BARIS DATA

------------------------------------------------------------------------

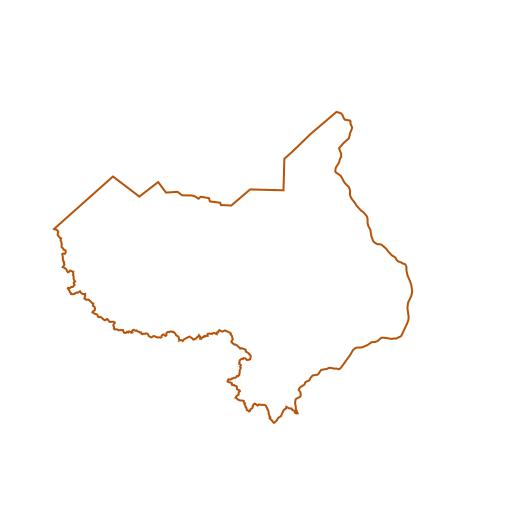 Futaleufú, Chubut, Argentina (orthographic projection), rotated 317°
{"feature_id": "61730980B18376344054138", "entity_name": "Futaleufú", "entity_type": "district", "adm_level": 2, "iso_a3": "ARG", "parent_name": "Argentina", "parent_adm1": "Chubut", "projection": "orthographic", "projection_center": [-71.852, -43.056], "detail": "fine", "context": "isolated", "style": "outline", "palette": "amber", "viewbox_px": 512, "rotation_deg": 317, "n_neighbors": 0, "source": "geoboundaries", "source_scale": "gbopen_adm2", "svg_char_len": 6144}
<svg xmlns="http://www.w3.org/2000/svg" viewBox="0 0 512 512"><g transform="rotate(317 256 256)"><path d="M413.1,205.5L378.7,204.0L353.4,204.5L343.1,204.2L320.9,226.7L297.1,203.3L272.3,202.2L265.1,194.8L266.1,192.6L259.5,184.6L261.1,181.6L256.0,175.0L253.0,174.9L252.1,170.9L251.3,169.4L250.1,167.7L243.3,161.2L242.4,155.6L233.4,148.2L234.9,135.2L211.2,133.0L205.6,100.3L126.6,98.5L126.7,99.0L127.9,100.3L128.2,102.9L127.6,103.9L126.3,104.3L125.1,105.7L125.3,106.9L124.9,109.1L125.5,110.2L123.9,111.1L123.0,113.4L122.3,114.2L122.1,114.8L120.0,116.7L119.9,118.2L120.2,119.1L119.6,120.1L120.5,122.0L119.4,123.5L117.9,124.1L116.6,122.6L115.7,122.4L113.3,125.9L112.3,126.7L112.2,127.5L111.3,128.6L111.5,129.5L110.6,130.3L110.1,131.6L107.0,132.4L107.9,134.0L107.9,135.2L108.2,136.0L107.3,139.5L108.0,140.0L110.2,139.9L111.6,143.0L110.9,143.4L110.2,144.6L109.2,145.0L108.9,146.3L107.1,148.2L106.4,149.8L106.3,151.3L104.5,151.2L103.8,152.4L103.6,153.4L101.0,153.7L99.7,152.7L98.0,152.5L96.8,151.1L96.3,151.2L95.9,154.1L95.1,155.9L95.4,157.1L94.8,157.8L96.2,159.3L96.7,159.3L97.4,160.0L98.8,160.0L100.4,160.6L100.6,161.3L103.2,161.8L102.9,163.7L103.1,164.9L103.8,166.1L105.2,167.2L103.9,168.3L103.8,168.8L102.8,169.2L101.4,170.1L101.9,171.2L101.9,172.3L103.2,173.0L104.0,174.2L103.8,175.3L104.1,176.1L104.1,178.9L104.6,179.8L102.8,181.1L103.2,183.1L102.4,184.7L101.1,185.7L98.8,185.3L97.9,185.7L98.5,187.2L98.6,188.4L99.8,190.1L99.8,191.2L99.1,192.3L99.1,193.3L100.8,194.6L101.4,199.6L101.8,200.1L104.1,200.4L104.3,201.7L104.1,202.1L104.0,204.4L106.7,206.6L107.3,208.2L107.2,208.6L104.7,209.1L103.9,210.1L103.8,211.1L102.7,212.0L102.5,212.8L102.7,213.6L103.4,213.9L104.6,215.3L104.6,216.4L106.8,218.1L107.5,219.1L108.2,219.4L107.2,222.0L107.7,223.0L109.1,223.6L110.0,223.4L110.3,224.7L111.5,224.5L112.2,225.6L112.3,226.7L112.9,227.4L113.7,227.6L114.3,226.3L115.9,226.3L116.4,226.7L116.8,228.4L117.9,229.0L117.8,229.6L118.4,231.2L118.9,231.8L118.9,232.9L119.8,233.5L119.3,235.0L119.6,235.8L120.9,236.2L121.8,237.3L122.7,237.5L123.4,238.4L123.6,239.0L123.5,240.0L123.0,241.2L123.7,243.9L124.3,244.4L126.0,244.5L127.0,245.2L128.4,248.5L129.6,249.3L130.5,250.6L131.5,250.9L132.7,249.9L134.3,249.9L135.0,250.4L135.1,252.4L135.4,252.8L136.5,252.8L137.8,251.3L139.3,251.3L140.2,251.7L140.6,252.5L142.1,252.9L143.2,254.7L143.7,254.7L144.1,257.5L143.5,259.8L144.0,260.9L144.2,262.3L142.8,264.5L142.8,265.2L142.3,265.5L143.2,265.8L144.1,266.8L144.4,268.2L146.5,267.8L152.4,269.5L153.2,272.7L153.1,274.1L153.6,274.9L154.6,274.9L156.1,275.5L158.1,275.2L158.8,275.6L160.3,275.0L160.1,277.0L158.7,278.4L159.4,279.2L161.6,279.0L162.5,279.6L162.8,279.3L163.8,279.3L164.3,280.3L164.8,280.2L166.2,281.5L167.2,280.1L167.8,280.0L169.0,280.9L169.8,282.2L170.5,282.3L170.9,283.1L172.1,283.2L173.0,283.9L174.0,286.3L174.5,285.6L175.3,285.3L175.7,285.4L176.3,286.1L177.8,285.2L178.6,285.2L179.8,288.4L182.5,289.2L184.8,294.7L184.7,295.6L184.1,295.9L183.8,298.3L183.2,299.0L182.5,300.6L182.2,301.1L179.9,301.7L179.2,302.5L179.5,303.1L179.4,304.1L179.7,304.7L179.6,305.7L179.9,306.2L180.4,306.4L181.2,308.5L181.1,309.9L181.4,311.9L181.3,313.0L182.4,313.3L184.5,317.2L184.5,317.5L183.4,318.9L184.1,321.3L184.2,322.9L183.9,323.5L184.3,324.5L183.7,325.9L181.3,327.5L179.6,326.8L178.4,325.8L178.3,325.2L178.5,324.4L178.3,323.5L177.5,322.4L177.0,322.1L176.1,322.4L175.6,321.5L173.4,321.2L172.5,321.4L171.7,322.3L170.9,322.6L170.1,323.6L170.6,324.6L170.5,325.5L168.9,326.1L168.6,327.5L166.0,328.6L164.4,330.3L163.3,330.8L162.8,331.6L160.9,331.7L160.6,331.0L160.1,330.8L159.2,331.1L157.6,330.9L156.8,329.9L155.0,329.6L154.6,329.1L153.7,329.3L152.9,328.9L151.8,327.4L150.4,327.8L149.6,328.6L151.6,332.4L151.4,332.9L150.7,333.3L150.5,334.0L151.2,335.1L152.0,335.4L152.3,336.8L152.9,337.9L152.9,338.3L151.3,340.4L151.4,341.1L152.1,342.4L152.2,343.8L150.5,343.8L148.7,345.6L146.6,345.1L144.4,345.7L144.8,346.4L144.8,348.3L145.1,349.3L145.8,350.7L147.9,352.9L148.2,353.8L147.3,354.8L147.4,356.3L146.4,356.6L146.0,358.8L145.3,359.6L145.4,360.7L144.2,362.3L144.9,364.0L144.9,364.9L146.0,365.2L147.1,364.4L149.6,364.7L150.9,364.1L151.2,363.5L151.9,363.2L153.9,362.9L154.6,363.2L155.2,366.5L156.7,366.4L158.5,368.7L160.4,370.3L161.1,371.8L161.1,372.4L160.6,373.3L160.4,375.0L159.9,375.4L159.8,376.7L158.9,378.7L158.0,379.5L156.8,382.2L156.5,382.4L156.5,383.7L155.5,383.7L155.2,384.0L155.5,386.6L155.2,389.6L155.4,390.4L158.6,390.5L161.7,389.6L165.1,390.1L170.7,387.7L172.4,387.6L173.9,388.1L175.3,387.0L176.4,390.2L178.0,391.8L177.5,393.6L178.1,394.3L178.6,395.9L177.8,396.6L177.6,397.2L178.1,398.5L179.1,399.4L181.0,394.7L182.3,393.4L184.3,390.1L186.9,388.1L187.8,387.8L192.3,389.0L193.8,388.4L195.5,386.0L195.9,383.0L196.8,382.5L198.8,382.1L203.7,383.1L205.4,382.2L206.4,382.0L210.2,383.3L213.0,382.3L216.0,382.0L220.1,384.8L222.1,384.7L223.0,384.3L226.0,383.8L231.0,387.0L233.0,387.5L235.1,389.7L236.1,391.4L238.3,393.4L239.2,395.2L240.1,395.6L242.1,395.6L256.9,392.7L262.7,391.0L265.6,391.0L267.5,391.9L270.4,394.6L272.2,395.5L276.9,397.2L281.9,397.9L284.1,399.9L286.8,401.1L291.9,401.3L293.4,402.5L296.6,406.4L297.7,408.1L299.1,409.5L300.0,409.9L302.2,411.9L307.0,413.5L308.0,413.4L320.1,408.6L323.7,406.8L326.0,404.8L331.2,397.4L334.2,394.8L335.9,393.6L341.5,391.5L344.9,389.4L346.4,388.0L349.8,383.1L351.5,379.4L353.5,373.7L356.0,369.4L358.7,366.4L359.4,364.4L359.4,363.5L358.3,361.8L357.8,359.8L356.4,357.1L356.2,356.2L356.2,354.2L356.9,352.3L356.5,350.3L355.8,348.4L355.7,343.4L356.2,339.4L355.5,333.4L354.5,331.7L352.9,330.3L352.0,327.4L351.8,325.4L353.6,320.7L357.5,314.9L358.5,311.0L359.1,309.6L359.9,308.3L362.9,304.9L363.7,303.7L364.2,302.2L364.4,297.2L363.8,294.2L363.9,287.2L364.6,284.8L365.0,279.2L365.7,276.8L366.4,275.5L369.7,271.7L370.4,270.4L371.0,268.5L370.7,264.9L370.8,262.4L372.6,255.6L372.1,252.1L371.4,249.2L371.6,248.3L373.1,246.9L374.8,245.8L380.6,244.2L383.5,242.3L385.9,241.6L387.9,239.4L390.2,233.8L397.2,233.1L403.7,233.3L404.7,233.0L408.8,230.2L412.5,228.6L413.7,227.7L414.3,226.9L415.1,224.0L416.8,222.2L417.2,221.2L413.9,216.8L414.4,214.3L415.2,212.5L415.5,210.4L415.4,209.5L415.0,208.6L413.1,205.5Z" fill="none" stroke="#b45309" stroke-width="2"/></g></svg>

------------------------------------------------------------------------

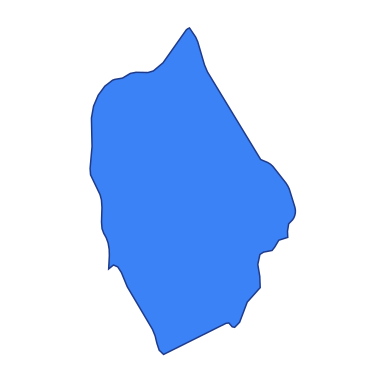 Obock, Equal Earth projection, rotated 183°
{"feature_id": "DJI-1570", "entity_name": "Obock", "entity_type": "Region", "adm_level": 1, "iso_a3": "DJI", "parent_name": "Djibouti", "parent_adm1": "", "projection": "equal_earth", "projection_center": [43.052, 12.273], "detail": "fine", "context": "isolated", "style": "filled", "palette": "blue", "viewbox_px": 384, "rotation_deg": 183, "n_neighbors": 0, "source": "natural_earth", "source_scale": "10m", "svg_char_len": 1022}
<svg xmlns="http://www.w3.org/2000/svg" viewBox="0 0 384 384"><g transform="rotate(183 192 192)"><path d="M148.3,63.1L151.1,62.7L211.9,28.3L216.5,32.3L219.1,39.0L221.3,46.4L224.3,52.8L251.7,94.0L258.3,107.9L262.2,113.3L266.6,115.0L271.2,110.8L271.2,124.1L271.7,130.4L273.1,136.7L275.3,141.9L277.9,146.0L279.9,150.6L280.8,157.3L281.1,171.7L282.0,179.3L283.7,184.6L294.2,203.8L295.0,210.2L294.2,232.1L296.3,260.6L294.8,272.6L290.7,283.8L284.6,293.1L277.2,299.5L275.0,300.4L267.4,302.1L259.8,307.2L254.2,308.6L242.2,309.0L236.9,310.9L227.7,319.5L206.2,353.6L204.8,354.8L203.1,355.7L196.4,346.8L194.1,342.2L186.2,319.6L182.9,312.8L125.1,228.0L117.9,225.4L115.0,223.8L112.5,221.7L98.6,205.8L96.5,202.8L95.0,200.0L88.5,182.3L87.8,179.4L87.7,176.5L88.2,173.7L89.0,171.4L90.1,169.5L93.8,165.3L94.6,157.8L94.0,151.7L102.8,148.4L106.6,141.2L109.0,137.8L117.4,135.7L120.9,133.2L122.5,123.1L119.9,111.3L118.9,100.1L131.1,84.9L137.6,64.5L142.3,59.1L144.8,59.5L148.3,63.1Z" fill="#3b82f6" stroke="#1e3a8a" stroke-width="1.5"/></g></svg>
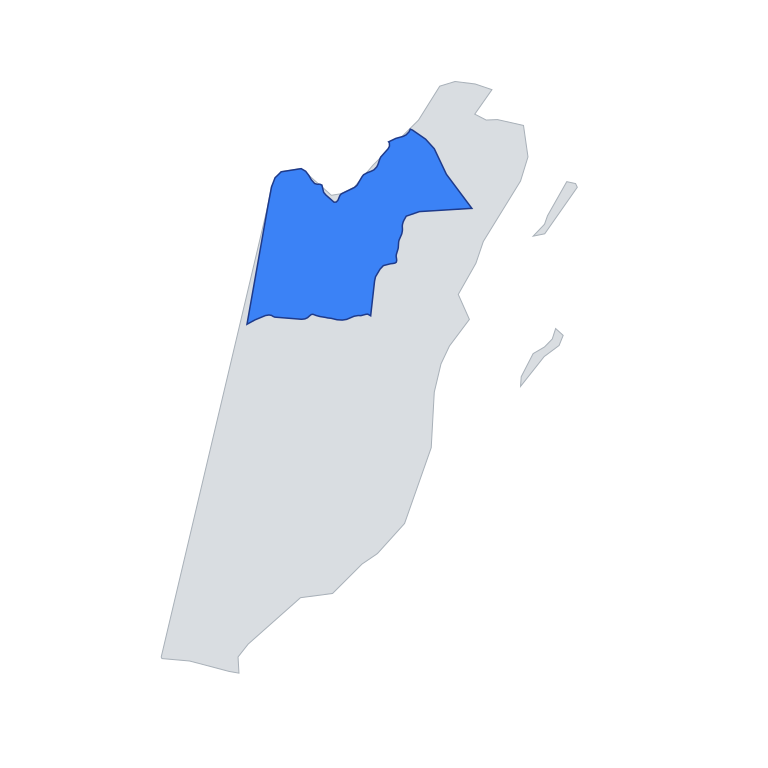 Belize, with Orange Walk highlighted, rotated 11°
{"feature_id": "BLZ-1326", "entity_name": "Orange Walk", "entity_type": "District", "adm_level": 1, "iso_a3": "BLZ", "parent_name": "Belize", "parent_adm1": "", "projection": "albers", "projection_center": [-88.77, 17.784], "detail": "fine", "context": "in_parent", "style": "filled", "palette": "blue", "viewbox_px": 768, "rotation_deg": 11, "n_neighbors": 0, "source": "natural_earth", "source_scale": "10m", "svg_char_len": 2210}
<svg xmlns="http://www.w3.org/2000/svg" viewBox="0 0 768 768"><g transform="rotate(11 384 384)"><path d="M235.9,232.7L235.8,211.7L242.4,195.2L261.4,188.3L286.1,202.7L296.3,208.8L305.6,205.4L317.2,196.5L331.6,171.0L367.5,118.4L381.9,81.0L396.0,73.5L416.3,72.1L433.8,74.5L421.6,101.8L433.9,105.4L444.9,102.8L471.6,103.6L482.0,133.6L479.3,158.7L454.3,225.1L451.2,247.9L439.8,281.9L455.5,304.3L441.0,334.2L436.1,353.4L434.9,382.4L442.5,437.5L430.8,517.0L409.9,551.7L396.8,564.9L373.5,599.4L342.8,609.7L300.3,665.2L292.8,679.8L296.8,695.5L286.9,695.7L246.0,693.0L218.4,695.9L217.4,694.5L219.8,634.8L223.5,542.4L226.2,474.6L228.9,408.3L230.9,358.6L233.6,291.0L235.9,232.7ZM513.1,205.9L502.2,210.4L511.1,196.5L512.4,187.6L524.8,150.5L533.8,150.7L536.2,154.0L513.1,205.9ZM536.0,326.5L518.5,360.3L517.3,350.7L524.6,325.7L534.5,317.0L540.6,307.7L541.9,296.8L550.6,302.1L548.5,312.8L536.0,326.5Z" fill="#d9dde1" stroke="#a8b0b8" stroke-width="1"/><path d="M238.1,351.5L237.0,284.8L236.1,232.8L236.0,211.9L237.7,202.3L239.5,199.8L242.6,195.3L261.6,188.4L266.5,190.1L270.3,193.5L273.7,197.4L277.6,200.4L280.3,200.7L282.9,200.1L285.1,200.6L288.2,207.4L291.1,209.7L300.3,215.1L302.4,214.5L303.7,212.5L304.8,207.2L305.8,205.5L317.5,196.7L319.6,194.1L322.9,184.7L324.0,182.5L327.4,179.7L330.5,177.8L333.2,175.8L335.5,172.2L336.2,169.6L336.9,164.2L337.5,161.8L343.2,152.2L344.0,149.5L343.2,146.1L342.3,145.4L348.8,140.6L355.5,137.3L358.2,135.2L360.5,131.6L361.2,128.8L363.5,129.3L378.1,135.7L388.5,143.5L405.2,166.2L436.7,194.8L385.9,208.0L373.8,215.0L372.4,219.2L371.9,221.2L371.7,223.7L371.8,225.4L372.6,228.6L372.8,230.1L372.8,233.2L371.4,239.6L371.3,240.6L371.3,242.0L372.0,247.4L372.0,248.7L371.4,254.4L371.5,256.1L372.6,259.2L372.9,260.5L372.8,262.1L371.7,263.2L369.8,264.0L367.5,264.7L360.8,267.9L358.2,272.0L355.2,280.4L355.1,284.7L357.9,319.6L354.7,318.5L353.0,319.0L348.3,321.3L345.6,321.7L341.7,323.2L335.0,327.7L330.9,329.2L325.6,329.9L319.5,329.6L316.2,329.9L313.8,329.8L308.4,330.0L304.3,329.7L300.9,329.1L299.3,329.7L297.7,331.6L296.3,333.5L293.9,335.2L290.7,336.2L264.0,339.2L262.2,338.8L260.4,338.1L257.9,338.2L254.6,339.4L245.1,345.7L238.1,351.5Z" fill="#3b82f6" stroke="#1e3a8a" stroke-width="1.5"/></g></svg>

------------------------------------------------------------------------

TUGAS YANG DIKERJAKAN
Laporkan setiap baris dari item di atas yang memuat kata "isolated" sebagai kata yang berdiri sendiri, bukan bagian dari kata lain. Salin baris-baris tersebut secara utuh.

JAWABAN DI BAWAH
{"feature_id": "61730980B18376344054138", "entity_name": "Futaleufú", "entity_type": "district", "adm_level": 2, "iso_a3": "ARG", "parent_name": "Argentina", "parent_adm1": "Chubut", "projection": "orthographic", "projection_center": [-71.852, -43.056], "detail": "fine", "context": "isolated", "style": "outline", "palette": "amber", "viewbox_px": 512, "rotation_deg": 317, "n_neighbors": 0, "source": "geoboundaries", "source_scale": "gbopen_adm2", "svg_char_len": 6144}
{"feature_id": "DJI-1570", "entity_name": "Obock", "entity_type": "Region", "adm_level": 1, "iso_a3": "DJI", "parent_name": "Djibouti", "parent_adm1": "", "projection": "equal_earth", "projection_center": [43.052, 12.273], "detail": "fine", "context": "isolated", "style": "filled", "palette": "blue", "viewbox_px": 384, "rotation_deg": 183, "n_neighbors": 0, "source": "natural_earth", "source_scale": "10m", "svg_char_len": 1022}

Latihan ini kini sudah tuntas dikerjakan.